Certains soirs, il m’appelle. Il a honte de m’appeler pour me parler Fifa alors il passe par la case comment tu vas ? Et Lou ? Ça dure jamais longtemps mais ça me plaît. Je lui retourne la question et il fait court. Comment on enroule ? Et les lobs ? Je pourrais lui dire qu’on trouve tout ça sur internet mais j’aime le fait d’avoir enfin quelque chose en commun avec lui, lui être utile. Parfois, il pense m’apprendre certains tricks et je fais genre je savais pas. Si tu appuies deux fois sur rond, il fait un centre en retrait, tu savais ? Ah ouais ?

Lou nous trouve un peu cons, tous les deux. Mais elle trouve que je me plains moins ces temps-ci alors c’est OK d’avoir un mec un peu plus con que d’habitude. Elle voit mes efforts avec mon père et elle se dit que peut-être, si je suis capable d’amour avec lui, je le suis aussi avec elle, à condition de creuser un peu. Elle me propose de partir en vacances avec sa famille, juste un week-end. Je réfléchis pas et je dis oui, bien sûr. Ça la fait tomber sur le cul. Moi je dis ça comme ça, oubliant que ça veut dire tirer un trait sur mon match du week-end et sur la picole avec les potes mais elle y voit un élan d’amour alors je reviens pas sur ma décision comme j’ai l’habitude de faire. Je me sens plus léger mais je le montre pas trop, sinon elle va me dire que je grandis.

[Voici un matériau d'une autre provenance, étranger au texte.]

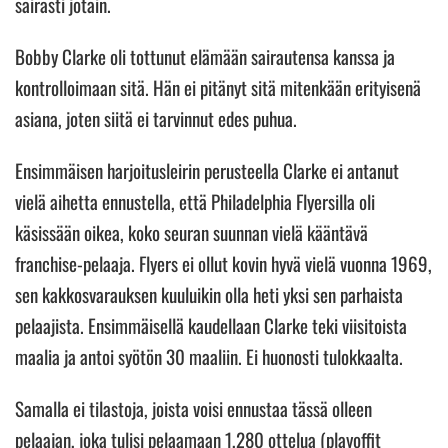
sairasti jotain.
Bobby Clarke oli tottunut elämään sairautensa kanssa ja
kontrolloimaan sitä. Hän ei pitänyt sitä mitenkään erityisenä
asiana, joten siitä ei tarvinnut edes puhua.
Ensimmäisen harjoitusleirin perusteella Clarke ei antanut
vielä aihetta ennustella, että Philadelphia Flyersilla oli
käsissään oikea, koko seuran suunnan vielä kääntävä
franchise-pelaaja. Flyers ei ollut kovin hyvä vielä vuonna 1969,
sen kakkosvarauksen kuuluikin olla heti yksi sen parhaista
pelaajista. Ensimmäisellä kaudellaan Clarke teki viisitoista
maalia ja antoi syötön 30 maaliin. Ei huonosti tulokkaalta.
Samalla ei tilastoja, joista voisi ennustaa tässä olleen
pelaajan, joka tulisi pelaamaan 1,280 ottelua (playoffit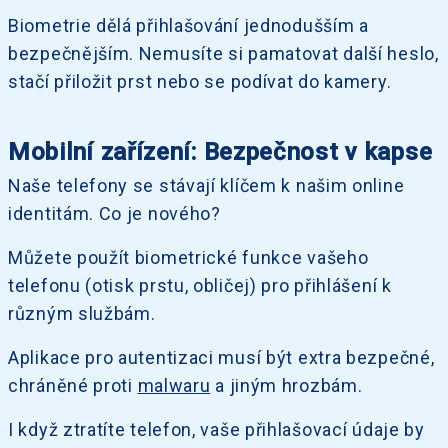
Biometrie dělá přihlašování jednodušším a
bezpečnějším. Nemusíte si pamatovat další heslo,
stačí přiložit prst nebo se podívat do kamery.
Mobilní zařízení: Bezpečnost v kapse
Naše telefony se stávají klíčem k našim online
identitám. Co je nového?
Můžete použít biometrické funkce vašeho
telefonu (otisk prstu, obličej) pro přihlášení k
různým službám.
Aplikace pro autentizaci musí být extra bezpečné,
chráněné proti
malwaru
a jiným hrozbám.
I když ztratíte telefon, vaše přihlašovací údaje by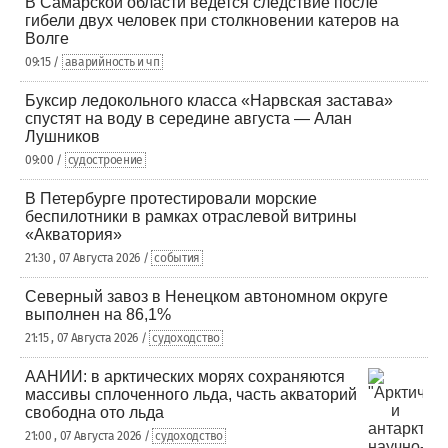
В Самарской области ведется следствие после
гибели двух человек при столкновении катеров на
Волге
09:15 /
аварийность и чп
Буксир ледокольного класса «Нарвская застава»
спустят на воду в середине августа — Алан
Лушников
09:00 /
судостроение
В Петербурге протестировали морские
беспилотники в рамках отраслевой витрины
«Акватория»
21:30 , 07 Августа 2026 /
события
Северный завоз в Ненецком автономном округе
выполнен на 86,1%
21:15 , 07 Августа 2026 /
судоходство
ААНИИ: в арктических морях сохраняются
массивы сплоченного льда, часть акваторий
свободна ото льда
21:00 , 07 Августа 2026 /
судоходство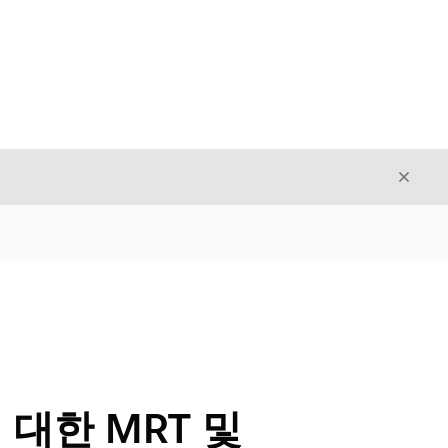
닫기
닫기
t에 대한 MRT 및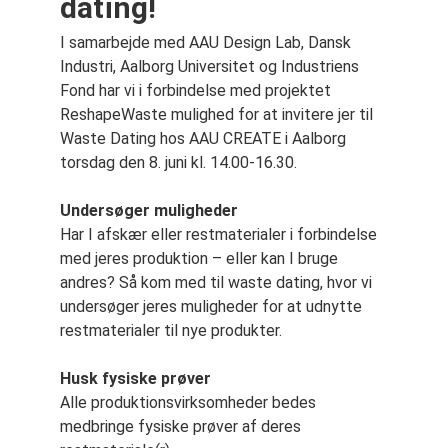
dating!
I samarbejde med AAU Design Lab, Dansk
Industri, Aalborg Universitet og Industriens
Fond har vi i forbindelse med projektet
ReshapeWaste mulighed for at invitere jer til
Waste Dating hos AAU CREATE i Aalborg
torsdag den 8. juni kl. 14.00-16.30.
Undersøger muligheder
Har I afskær eller restmaterialer i forbindelse
med jeres produktion – eller kan I bruge
andres? Så kom med til waste dating, hvor vi
undersøger jeres muligheder for at udnytte
restmaterialer til nye produkter.
Husk fysiske prøver
Alle produktionsvirksomheder bedes
medbringe fysiske prøver af deres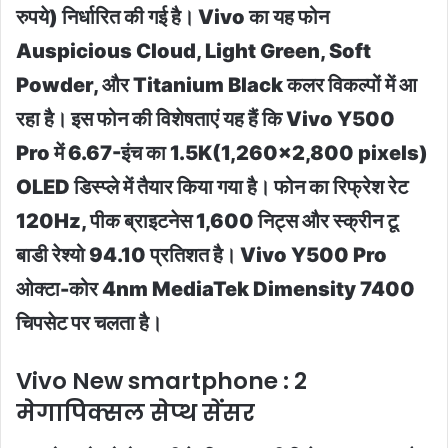
रुपये) निर्धारित की गई है। Vivo का यह फोन
Auspicious Cloud, Light Green, Soft
Powder, और Titanium Black कलर विकल्पों में आ
रहा है। इस फोन की विशेषताएं यह हैं कि Vivo Y500
Pro में 6.67-इंच का 1.5K(1,260×2,800 pixels)
OLED डिस्प्ले में तैयार किया गया है। फोन का रिफ्रेश रेट
120Hz, पीक ब्राइटनेस 1,600 निट्स और स्क्रीन टू
बाडी रेश्यो 94.10 प्रतिशत है। Vivo Y500 Pro
ओक्टा-कोर 4nm MediaTek Dimensity 7400
चिपसेट पर चलता है।
Vivo New smartphone : 2
मेगापिक्सल सेप्थ सेंसर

Je retourne voir mon père et il a le cul vissé dans le fauteuil, mais il s’affale pas dedans. Il a compris tout seul que tu peux pas être efficace si t’es trop à ton aise. La victoire passe par l’attitude aussi. C’est presque une leçon de vie de penser ça en voyant le padre se rougir les pouces sur ce bout de plastique. Ma mère m’en parle avec une voix qui goûte les huîtres, bien qu’elle sait que je fais ça pour son bien et que la console c’est pas pire qu’autre chose, et finalement, ces beaux yeux verts qui se camouflent de plus en plus dans le passé et dans tous ceux qu’elle aurait pu noyer dedans, ils sont le résultat d’une existence à avoir été aimée en dilettante. Et avoir traversé un bon bout de siècle aux côtés de, pour, mais pas vraiment avec.

Faut croire que le paysage traverse la vitre comme une tempête et que des débris de verre viennent se déposer dans ses yeux parce que ce qui en sort me coupe les jambes. Elle se déchire la rétine sous l’abri des paupières, rien qu’à les chauffer aux rayons de la lumière. C’est la grande première, je sais aussi que c’est la dernière. Miracle de voir pleuvoir du feu d’un nuage. Faut que je transforme ces braises de tristesse en une promesse de grâce. Je ramasse ses larmes sur ses pommettes, j’enlace son corps, ce sacrifice, et ça me fait l’effet d’une ombre sur les bras, un midi d’été.

Plus loin, j’entends jurer en arabe. On dirait moi.